__Page extract__
******

Tough Times For Automakers; Zimbabwe's Mugabe and His African Neighbors; Molten Salt Stores Solar Power For Electricity; The Best Side To Get Out of Bed




New York -- Tough Times For Automakers
 
You would not want to be in the car or truck business right now. For obvious reasons, the public is clearly not in a car or truck buying mood.

"GM's truck sales are down more than 20% so far this year. Sales of Ford's F-Series pickups, the country's best selling vehicle, plummeted more than 40% in June. Chrysler's car sales crashed nearly 50% last month. Even Toyota hit a major road bump," Anthony Mason, CBS News Correspondent reported.
 
So it's not just the American car makers who are hurting?
 
"It's not a foreign automakers-versus-American automakers problem anymore.  All the automakers are feeling it," Mason said. 

Car makers never imagined that gasoline prices would be where they are today.  If they had known that, surely they wouldn't have produced as many gas guzzlers as they have.
 
"Only about 12% of all vehicles out there get better than 25 miles per gallon," Rebecca Lindland, an auto analyst with Global Insight said. 
 
"We haven't seen a double-digit decline in the automotive industry in decades," Lindland said. 
 
Besides, the American public has loved the SUV's and trucks, until recently. And the industry loved them, too --- because there was more profit in them. Not now, of course, Anthony Mason said.

******

__Exercise details__
In the automakers report, by how much did sales of Ford's F-Series pickups drop in June?

******

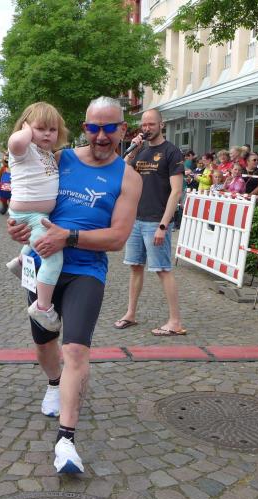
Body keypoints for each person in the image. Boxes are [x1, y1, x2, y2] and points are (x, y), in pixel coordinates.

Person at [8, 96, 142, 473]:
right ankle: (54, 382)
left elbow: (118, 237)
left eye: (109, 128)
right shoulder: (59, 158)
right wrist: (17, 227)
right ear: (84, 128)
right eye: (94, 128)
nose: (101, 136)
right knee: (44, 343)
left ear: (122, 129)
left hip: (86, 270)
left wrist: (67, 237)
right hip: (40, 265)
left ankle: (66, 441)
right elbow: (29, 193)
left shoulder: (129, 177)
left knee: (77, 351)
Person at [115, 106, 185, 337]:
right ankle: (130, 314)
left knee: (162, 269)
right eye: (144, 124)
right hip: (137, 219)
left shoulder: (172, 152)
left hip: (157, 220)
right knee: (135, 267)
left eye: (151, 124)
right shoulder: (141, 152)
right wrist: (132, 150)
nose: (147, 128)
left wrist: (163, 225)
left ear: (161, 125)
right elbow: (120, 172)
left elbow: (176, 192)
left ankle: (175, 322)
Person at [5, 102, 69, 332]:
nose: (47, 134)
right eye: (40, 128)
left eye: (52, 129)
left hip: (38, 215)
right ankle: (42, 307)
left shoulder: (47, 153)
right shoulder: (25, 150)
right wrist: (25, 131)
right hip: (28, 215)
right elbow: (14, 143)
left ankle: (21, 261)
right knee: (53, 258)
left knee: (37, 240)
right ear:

******

__Result for this exercise__
More than 40%.